Even when I put a sleep(1) call in between the calls to get_gpt_summary, I still get a Timeout error from the OpenAI API after anywhere from 5-50 iterations. This is incredibly frustrating and has bottlenecked my research efforts. The effect applies irrespective of model choice, and the timeout=120 does not help. The inference module is usually 6-12 seconds, and the timeout is triggered abnormally early, suggesting that there is a different problem.

Please let me know if you need more information.

The following modification to the script on the Inference API Doc reproduces the error:

from openai import OpenAI
import os
import dotenv
from tqdm import tqdm

dotenv.load_dotenv()

# Set API credentials and endpoint
openai_api_key = os.getenv("LAMBDA_API_KEY")
openai_api_base = "https://api.lambda.ai/v1"

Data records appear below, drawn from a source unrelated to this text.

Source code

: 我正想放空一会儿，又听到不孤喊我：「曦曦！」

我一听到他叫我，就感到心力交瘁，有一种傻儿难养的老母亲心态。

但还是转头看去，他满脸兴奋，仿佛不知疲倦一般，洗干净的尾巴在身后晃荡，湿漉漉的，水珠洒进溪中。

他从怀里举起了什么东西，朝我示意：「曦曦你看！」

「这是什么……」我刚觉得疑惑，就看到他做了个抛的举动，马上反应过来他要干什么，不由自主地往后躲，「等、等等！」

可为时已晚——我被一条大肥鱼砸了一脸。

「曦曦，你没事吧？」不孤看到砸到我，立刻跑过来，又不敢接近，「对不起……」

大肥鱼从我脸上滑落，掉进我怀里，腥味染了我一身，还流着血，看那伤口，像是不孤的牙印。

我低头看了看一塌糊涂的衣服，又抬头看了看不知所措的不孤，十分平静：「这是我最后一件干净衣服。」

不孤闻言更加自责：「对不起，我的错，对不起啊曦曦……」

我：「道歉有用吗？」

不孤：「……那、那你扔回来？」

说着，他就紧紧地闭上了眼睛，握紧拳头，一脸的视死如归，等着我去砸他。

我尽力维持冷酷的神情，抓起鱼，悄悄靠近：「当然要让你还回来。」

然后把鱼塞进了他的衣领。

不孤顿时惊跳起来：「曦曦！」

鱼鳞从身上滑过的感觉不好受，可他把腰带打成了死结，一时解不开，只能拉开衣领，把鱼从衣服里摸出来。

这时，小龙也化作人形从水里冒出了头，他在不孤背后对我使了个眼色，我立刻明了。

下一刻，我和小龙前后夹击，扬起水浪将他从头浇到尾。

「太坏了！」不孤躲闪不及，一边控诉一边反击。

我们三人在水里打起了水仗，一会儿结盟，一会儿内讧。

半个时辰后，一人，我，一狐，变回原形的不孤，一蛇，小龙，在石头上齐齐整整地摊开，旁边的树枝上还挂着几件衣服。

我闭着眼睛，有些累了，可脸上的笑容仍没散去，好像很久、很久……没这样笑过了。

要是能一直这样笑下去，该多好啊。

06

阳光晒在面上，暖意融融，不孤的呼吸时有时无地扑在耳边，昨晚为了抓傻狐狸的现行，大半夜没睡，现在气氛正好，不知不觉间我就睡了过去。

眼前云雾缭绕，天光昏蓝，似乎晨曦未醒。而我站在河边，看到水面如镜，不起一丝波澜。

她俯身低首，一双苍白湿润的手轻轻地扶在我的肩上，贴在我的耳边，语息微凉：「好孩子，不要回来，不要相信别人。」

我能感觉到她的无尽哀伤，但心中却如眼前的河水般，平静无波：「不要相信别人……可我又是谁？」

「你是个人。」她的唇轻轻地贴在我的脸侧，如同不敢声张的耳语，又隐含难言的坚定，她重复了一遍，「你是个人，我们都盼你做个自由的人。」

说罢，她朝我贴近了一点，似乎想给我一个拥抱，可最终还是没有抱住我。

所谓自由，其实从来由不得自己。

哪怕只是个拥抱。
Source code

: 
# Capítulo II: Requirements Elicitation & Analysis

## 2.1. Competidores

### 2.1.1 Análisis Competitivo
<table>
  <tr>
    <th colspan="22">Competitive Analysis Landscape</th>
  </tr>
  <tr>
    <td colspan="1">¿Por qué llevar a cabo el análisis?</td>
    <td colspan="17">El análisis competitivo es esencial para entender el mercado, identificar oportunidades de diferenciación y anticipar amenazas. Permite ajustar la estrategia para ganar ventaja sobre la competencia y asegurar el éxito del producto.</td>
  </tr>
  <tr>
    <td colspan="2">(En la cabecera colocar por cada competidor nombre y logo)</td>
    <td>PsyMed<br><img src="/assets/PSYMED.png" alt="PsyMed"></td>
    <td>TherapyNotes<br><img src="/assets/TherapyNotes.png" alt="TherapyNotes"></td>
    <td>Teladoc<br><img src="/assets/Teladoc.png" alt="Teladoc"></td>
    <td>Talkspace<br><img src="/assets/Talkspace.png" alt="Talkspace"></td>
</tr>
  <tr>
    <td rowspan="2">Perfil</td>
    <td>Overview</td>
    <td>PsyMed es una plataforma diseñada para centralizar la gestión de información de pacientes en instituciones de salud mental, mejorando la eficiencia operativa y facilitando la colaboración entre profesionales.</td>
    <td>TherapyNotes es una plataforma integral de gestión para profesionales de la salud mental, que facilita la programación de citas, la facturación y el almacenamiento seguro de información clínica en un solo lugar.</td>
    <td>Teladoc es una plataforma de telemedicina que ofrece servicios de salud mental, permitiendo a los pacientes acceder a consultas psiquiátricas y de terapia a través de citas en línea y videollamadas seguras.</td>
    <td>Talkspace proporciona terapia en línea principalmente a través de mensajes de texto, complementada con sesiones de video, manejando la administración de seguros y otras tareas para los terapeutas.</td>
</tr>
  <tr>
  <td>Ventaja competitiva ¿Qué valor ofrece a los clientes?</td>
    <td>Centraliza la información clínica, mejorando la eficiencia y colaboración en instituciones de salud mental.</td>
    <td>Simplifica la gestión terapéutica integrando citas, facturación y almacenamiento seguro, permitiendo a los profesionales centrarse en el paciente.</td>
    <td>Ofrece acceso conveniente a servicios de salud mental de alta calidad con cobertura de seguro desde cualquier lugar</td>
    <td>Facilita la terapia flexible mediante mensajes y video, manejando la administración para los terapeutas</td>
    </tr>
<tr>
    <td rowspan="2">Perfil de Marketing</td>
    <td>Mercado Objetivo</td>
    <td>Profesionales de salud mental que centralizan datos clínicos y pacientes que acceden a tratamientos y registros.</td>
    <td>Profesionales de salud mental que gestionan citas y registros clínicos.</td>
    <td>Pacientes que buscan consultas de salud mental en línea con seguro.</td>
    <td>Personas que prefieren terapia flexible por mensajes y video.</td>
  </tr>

# Initialize the OpenAI client
client = OpenAI(
    api_key=openai_api_key,
    base_url=openai_api_base,
)

# Choose the model
model = "llama-4-scout-17b-16e-instruct"
for i in tqdm(range(100)):
    # Create a multi-turn chat completion request
    chat_completion = client.chat.completions.create(
        messages=[{
            "role": "system",
            "content": "You are an expert conversationalist who responds to the best of your ability."
        }, {
            "role": "user",
            "content": "Who won the world series in 2020?"
        }, {
            "role": "assistant",
            "content": "The Los Angeles Dodgers won the World Series in 2020."
        }, {
            "role": "user",
            "content": "Where was it played?"
        }],
        model=model,
    )

    # Print the full chat completion response
    

I am facing the exact same issue with the inference api. This is the raw error traceback. Would love to get some support on this. Getting error 524: a timeout occurred.